Pharmacokinetics & Drug Delivery | Immunopharmacology & Hematologic Pharmacology | Neuropharmacology & Psychopharmacology | Toxicology | Methods for Diagnostic & Therapeutic Studies | Multiple Sclerosis & Related Disorders
Relationship between baseline treatment history and post baseline relapses and serious adverse events in natalizumab-treated patients with multiple sclerosis
L Kappos*, H Butzkueven, S Belachew, F Pellegrini, M Trojano, H Wiendl, A Zhang, D Paes, C Hotermans
*Corresponding author: L Kappos
Department of Neurology, Department of Biomedicine, University Hospital, Basel, Switzerland
F1000Posters 2011, 2: 1057 (poster) [ENGLISH]
Poster [2.12 MB]
21st Meeting of the European Neurological Society 2011, 28 - 31 May 2011, P890
The purpose of this analysis is to evaluate associations between baseline treatment history, post-baseline annualized relapse rate (ARR) and safety (serious adverse events (SAEs)) in patients treated with natalizumab in the TOP study, which is an ongoing, open-label, multicenter, observational study being conducted in Europe, Australia, and Canada that began recruiting patients with relapsing multiple sclerosis (MS) in July 2007.
TOP will enroll >3000 patients who will be followed for 5 years. As of December 2010, 2943 patients from 15 countries were enrolled in the TOP study.

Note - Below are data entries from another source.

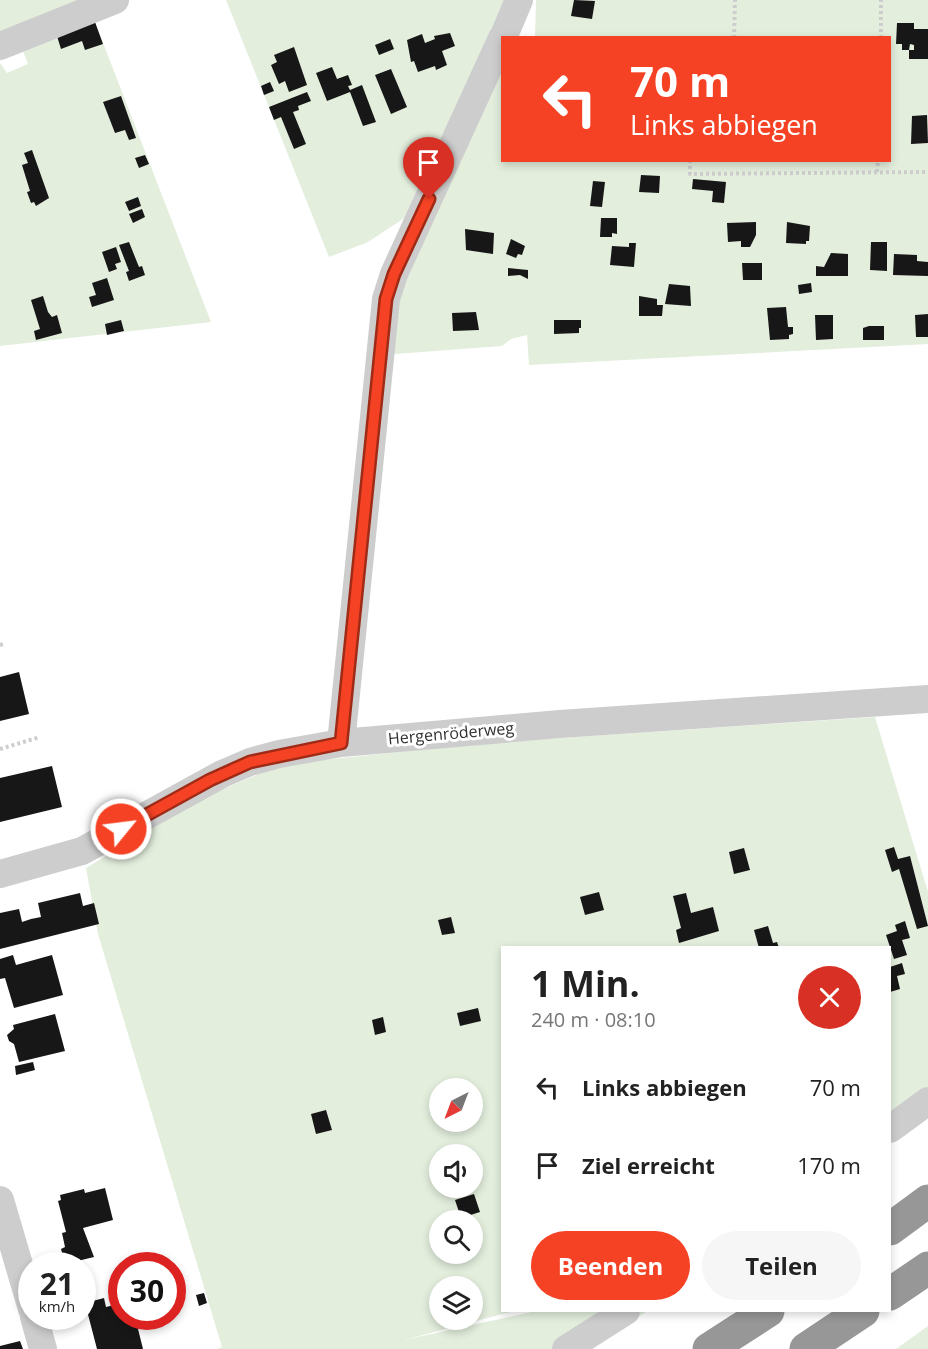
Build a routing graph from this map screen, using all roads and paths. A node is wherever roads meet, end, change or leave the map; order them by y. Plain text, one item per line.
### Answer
1 (115, 0) edge
2 (519, 0) edge
3 (735, 0) edge
4 (881, 0) edge
5 (504, 36) edge
6 (734, 36) edge
7 (881, 36) edge
8 (501, 42) edge
9 (0, 46) edge
10 (690, 162) edge
11 (878, 162) edge
12 (878, 172) junction
13 (928, 172) edge
14 (928, 699) edge
15 (40, 737) dead end
16 (341, 743) junction
17 (0, 749) edge
18 (0, 874) edge
19 (928, 1101) edge
20 (891, 1128) edge
21 (0, 1200) edge
22 (928, 1201) edge
23 (891, 1228) edge
24 (18, 1261) edge
25 (928, 1268) edge
26 (891, 1293) edge
27 (624, 1312) edge
28 (766, 1312) edge
29 (862, 1312) edge
30 (38, 1330) edge
31 (43, 1349) edge
32 (566, 1349) edge
33 (709, 1349) edge
34 (806, 1349) edge

1 - 9 street
2 - 5 street
3 - 6 path
4 - 7 path
8 - 16 street
10 - 12 path
11 - 12 path
12 - 13 path
14 - 16 street, Hergenröderweg
15 - 17 path
16 - 18 street, Hergenröderweg
19 - 20 street
21 - 24 street
22 - 23 highway
25 - 26 highway
27 - 32 street
28 - 33 highway
29 - 34 highway
30 - 31 street

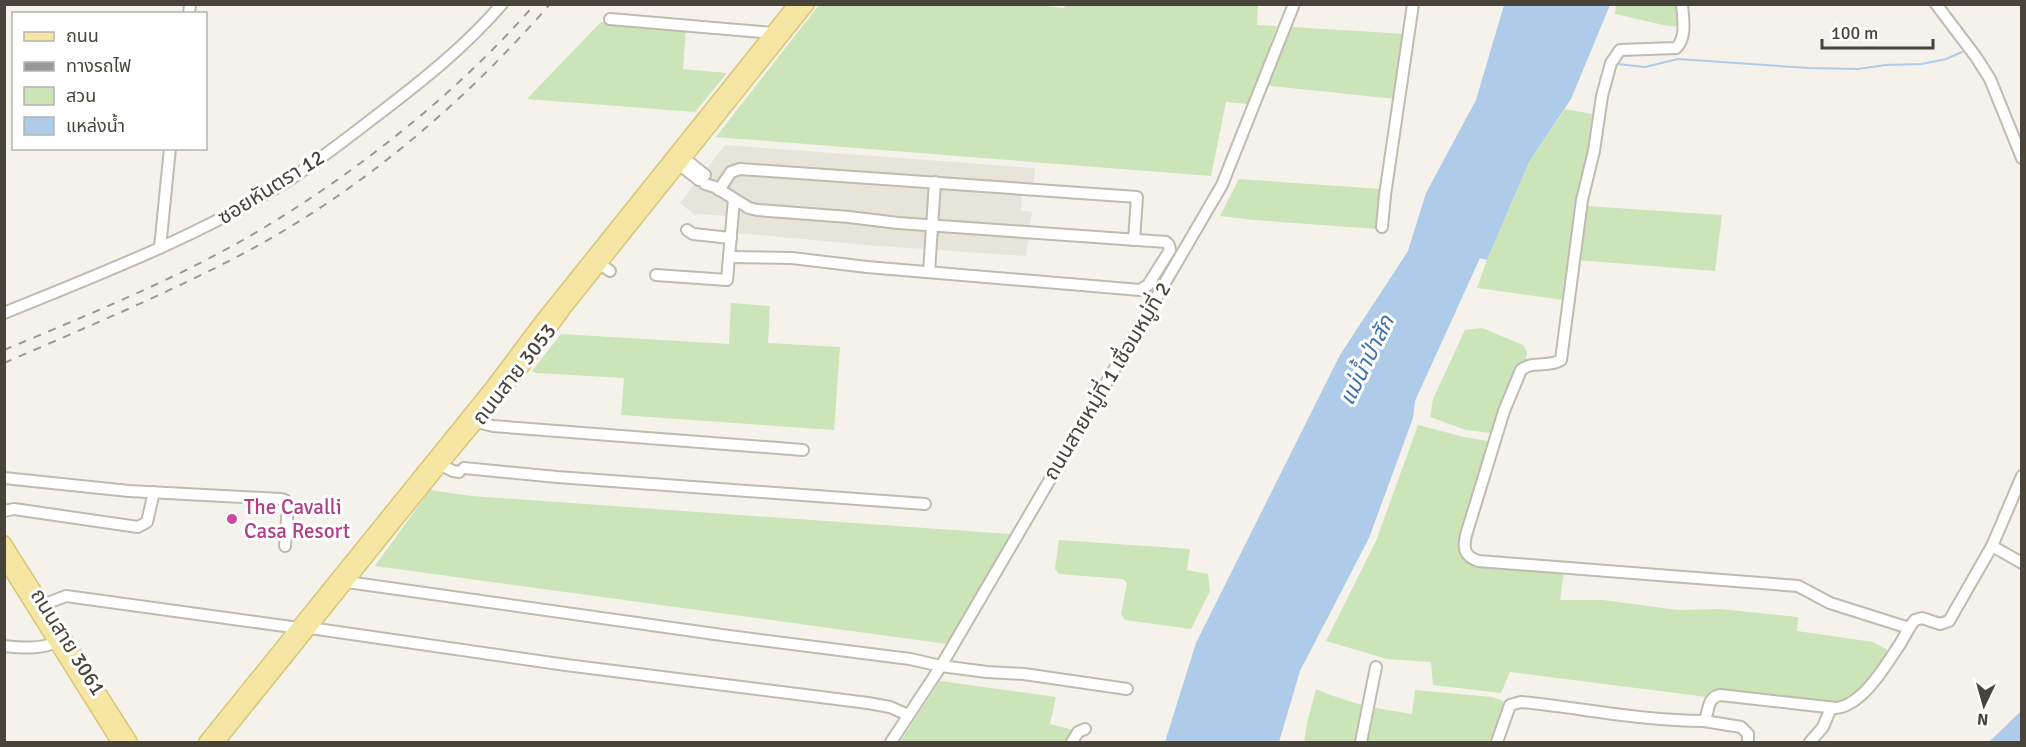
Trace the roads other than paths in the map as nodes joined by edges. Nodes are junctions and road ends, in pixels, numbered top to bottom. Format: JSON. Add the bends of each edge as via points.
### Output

Regardless of treatment history, patients treated with natalizumab had significant reductions in mean ARR. Mean ARRs on natalizumab treatment were lowest in patients who were therapy naive and highest in patients who were previously treated with Immunosuppressive (IS) therapy, suggesting a potential benefit of treatment with natalizumab early in the course of disease. Disability, as assessed by Expanded Disability Status Scale (EDSS), improved slightly from baseline and remained stable over time. Although there were no significant differences in the incidence of SAEs by treatment history, SAEs seemed to occur more frequently in patients previously exposed to IS therapy.
These data are consistent with the current knowledge that Progressive multifocal leukoencephalopathy (PML) risk increases with treatment duration and prior IS use. As TOP and other observational registries of natalizumab-treated patients progress, they will continue to generate valuable data on the long-term efficacy and safety profile of natalizumab in a clinical practice setting.
No relevant conflicts of interest declared.